Golongan untuk masyarakat yang mempunyai kedudukan status sosial tinggi adalah keluarga yang masih memiliki keturunan darah biru dan keluarga yang mempunyai jabatan yang tinggi, ataupun keluarga yang sangat dihormati. Golongan ini sanagat memelihara dan menjaga adat istiadat dan sopan santun dalam satu anggota dengan anggota yang lain. Mereka akan menjaga bahasa dan sopan santun antara anggota. Mereka akan menggunakan bahasa Jawa jenis kromo inggil.
Dalam situasi keluarga yang tingkat statusnya tinggi, siswa akan terbiasa berkata seperti apa yang mereka lihat dan dengar setiap hari. Antara anggota keluarga saling menghormati. jadi, siswa yang tinggal di tengah keluarga yang tingkat status sosialnya tinggi dapat dipastikan mereka akan dapat berbahasa Jawa dengan baik. Masyarakat yang tingkat statusnya tinggi dapat pada umumnya tingkat pendidikan mereka juga tinggi. Begitu juga kalo tingkat pendidikan mereka tinggi sudah bisa diprediksikan tingkat tingkat ekonomi mereka juga tinggi
Namun, anak anak yang tinggal di lingkungan keluarga dengan tingkat pendidikan yang tinggi bisa juga kemampuan berbahasa mereka sangat buruk karena sejak kecil orang tua mereka atau anggota di dalam keluarga tersebut menggunakan bahasa indonesia atau bahkan bahasa asing Inggris, bahasa Mandarin atau yang lainnya. Mereka menggunakan bahasa selain bahasa Jawa bukan tidak ada alasan. Mereka mempunyai beberapa alasan untuk tidak mengunakan bahasa jawa. Alasan tersebut antara lain mereka tidak bisa mengajarkan atau memberi contoh berbahasa jawa dengan baik di dalam keluarga karna orang tuanya sendiri pun tidak menguasai bahasa daerah tersebut. Alasan berikutnya mereka merasa elit dan gengsinya naik ketika mereka menggunakan bahasa asing di negerinya sendiri.

** CUPLIKAN DATA **
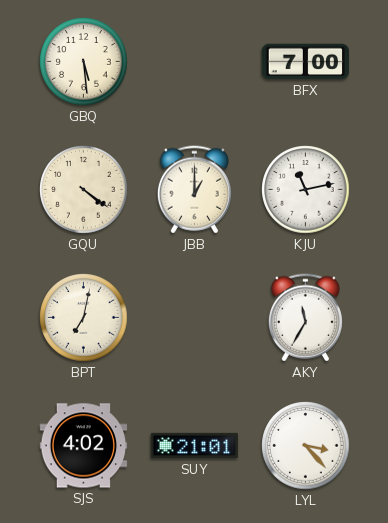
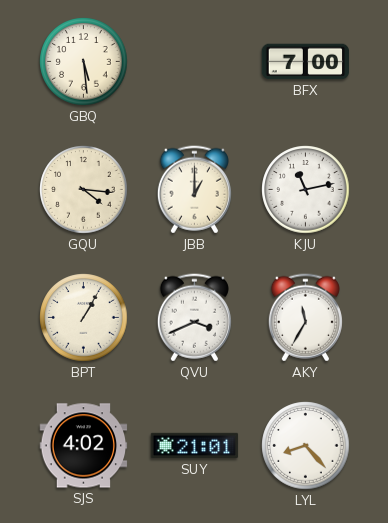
GQU: 4:21 -> 4:16
BPT: 7:02 -> 1:05
QVU: none -> 3:41
LYL: 3:23 -> 8:23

** KETENTUAN TUGAS **
1. Menurut bacaan tentang status sosial dan bahasa Jawa, jenis bahasa Jawa apa yang digunakan oleh golongan masyarakat berstatus sosial tinggi?
2. Lanjutkan bacaan tentang status sosial dan penggunaan bahasa Jawa dalam keluarga, dimulai setelah kalimat terakhirnya.

** JAWABAN TIAP TUGAS **
1. Bahasa Jawa jenis kromo inggil.

2.
Keluarga yang merasa gengsi menggunakan bahasa daerahnya sendiri dan merasa bangga dengan bahasa asing inilah yang membawa kehancuran pada kelestarian bahasa daerah khususnya bahasa Jawa. Pola pikir yang demikian itu yang harus diubah dan disadarkan untuk mencintai bahasa daerah karena kalau bahasa daerah itu hilang maka hilang juga budaya Jawa yang sangat adi luhung ini.
Untuk contoh pembicaraan dari keluarga dengan tingkat status sosial sedang dapat dilihat pada rekaman pembicaraan berikut ini
Cristina : Hayo co konco gek ndang mbayar uang kas kelas”
: Ayo segera iuran uang kas kelas’
Dito :sik to... aku durung iso mbayar saiki”
Siswa ‘nanti dulu to
Critina : “Mosok kowe gotang ping 3 To?
‘Masak kamu bolong 3 kali To’
Dito :”Cuangkem wae, kandhani durung iso mbayar kok rame wae Kris...Kris.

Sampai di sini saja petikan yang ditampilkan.